The Canterbury Tales: The Pardoner's Tale as Booker's Seven Basic Plots Analysis Plot

Christopher Booker is a scholar who wrote that every story falls into one of seven basic plot structures: Overcoming the Monster, Rags to Riches, the Quest, Voyage and Return, Comedy, Tragedy, and Rebirth. Shmoop explores which of these structures fits this story like Cinderella’s slipper.

Plot Type : Tragedy

Anticipation Stage

Three party boys are gathered in a tavern one day when they see the corpse of their friend go by and find out he was killed by a mysterious stranger named Death.

Our three "heroes" (if we can call them that) are definitely in possession of some tragic flaws that make them woefully "incomplete" (to use Booker's term). They're drinkers and gamblers who spend all their time in the tavern rather than on making honest contributions to society. Plus they curse like all get-out. When they find out about the murderer Death, however, who's been killing lots of people all over the country, they finally have a purpose. They're gonna find and kill him.

Dream Stage

The "heroes" swear a pact of brotherhood and agree to find and kill Death. They meet a mysterious old man on the road who points them to a grove of trees where they can find Death.
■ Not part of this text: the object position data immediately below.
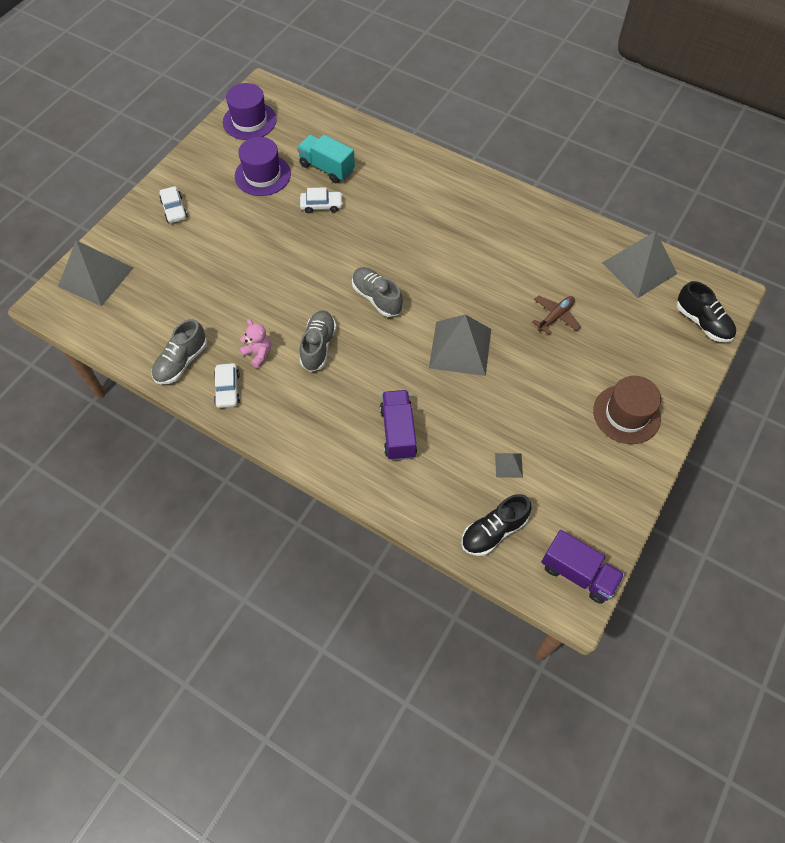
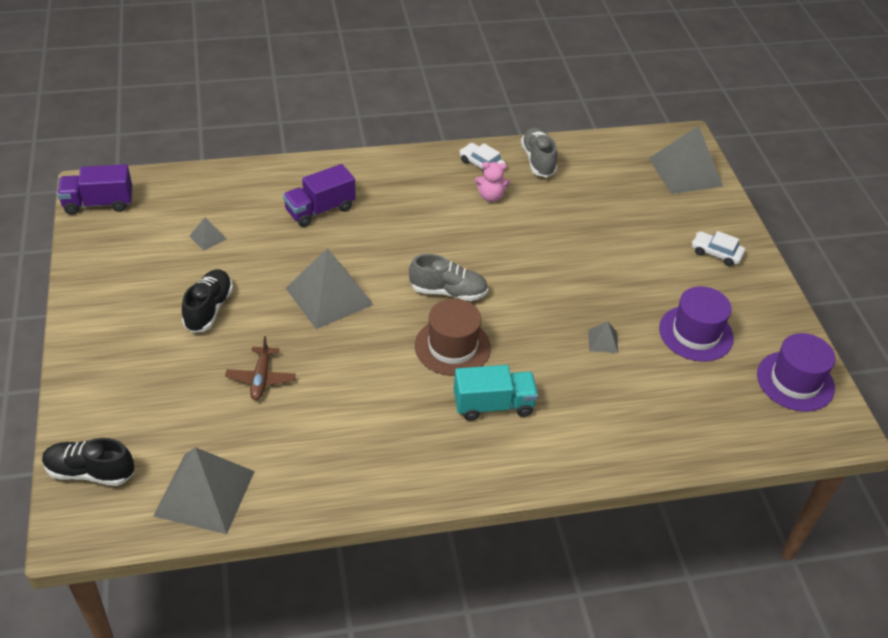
camera: 135 degrees right, 15 degrees down
turquoise truck [297,135,355,183] -> turquoise truck moved to [454,365,538,421]
grey shoe [299,311,336,372] -> none
white car [300,187,343,213] -> grey pyramid [588,322,618,353]
purple truck [380,390,417,460] -> purple truck turned 105 degrees clockwise [283,164,356,227]
black shoe [461,494,531,556] -> black shoe moved to [182,269,233,333]
brown hat [593,376,661,444] -> brown hat moved to [415,299,491,376]

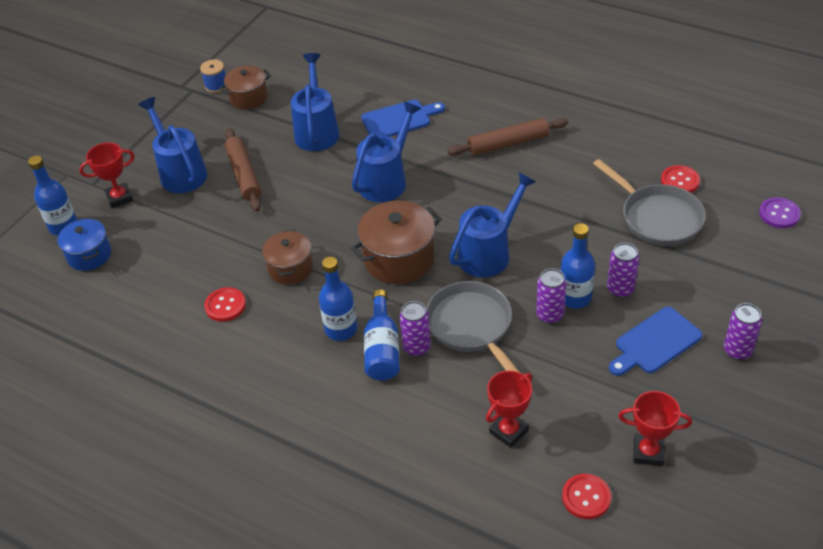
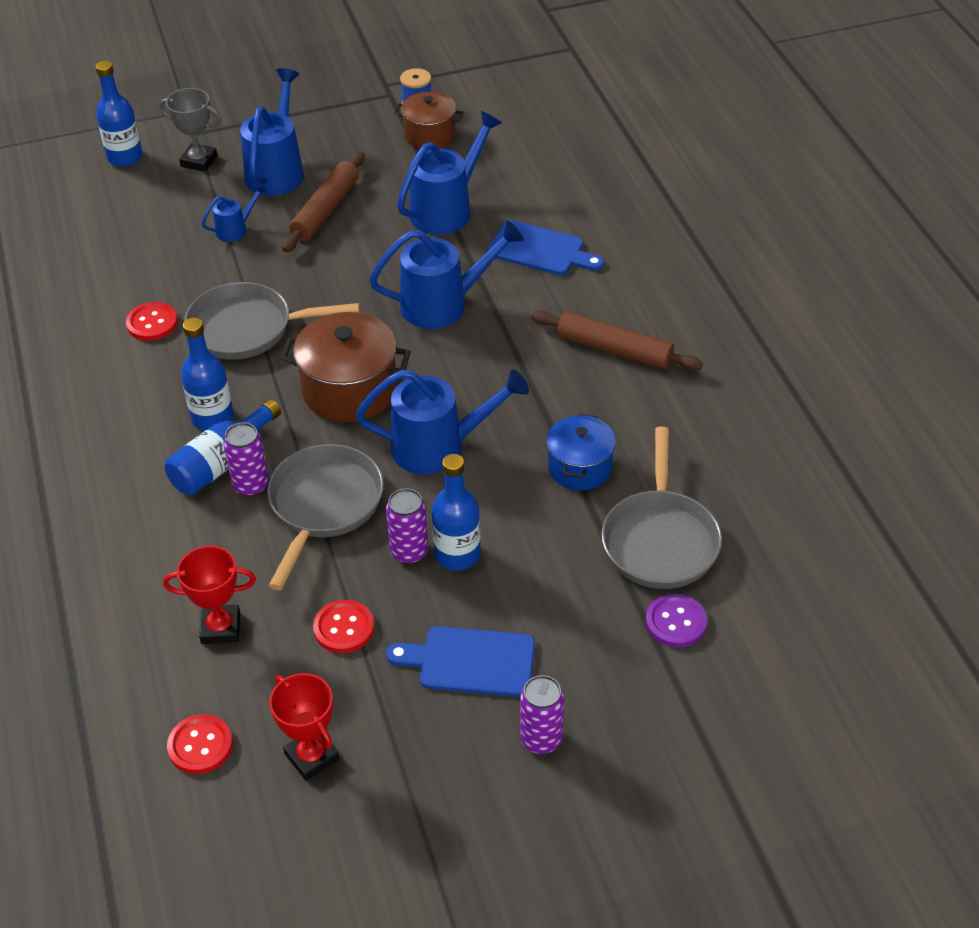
camera: 40 degrees right, 0 degrees up
blue pot [58,219,111,271] -> blue pot moved to [547,414,616,490]
red trophy [79,142,134,208] -> grey trophy [159,88,222,172]
brown pot [262,230,313,285] -> grey pan [184,282,360,360]
purple can [607,243,639,298] -> none
red button [661,165,700,193] -> red button moved to [313,600,374,653]
purple button [759,197,801,228] -> purple button moved to [646,594,707,647]
none -> blue watering can [202,184,267,242]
Here, the party boys commit to their course of action by swearing a pact to kill Death. Things seem to be going well when the Old Man is able to tell them where they can find him. For a while, it looks like they may actually accomplish their goal.

Frustration Stage

Instead of finding Death in the grove, the carousers find four bushels of gold, and forget all about their pact to kill Death.
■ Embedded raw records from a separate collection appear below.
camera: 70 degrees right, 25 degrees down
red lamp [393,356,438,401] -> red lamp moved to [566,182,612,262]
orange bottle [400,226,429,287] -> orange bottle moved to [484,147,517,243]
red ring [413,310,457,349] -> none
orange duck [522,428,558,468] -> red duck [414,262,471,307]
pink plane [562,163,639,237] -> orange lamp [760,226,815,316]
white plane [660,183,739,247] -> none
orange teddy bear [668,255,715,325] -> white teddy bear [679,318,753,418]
The bushels of gold they find definitely derail the three friends from their goal; in their celebration they forget all about it. Although they are simply elated at the discovery of unexpected wealth, our Shmoop readers, keenly ware of the story's theme "greed is the root of all evil," know that this moment represents the beginning of the end for our friends.

Nightmare Stage

When the youngest of the three friends leaves the grove to get food and wine for them while they're waiting until nightfall, the two others plot to stab him upon his return so they can have the gold all to themselves. Meanwhile, the youngest gets his hands on a deadly poison and he poisons his friends' bottles of wine.
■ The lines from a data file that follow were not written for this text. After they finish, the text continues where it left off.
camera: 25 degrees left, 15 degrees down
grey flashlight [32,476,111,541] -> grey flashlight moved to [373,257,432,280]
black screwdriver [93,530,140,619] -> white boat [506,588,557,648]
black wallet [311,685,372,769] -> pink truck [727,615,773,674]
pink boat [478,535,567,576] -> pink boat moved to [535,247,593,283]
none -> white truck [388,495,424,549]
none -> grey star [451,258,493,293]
Do we really have to explain why this is the nightmare stage? Betrayal. Premeditated murder. The forces of opposition and fate are definitely closing in on our heroes now. Of course, the darkness that surrounds them is of their own making, seeing as it's their uncontained greed – their "tragic flaw," if you will – that brings about their downfall.

Destruction or Death Wish Stage

The youngest of the three returns to the grove and his friends stab him. They sit down to lunch and drink the poisoned ale, dying horribly.

Our "heroes" die because of destructive forces of their own making. 'Nuff said.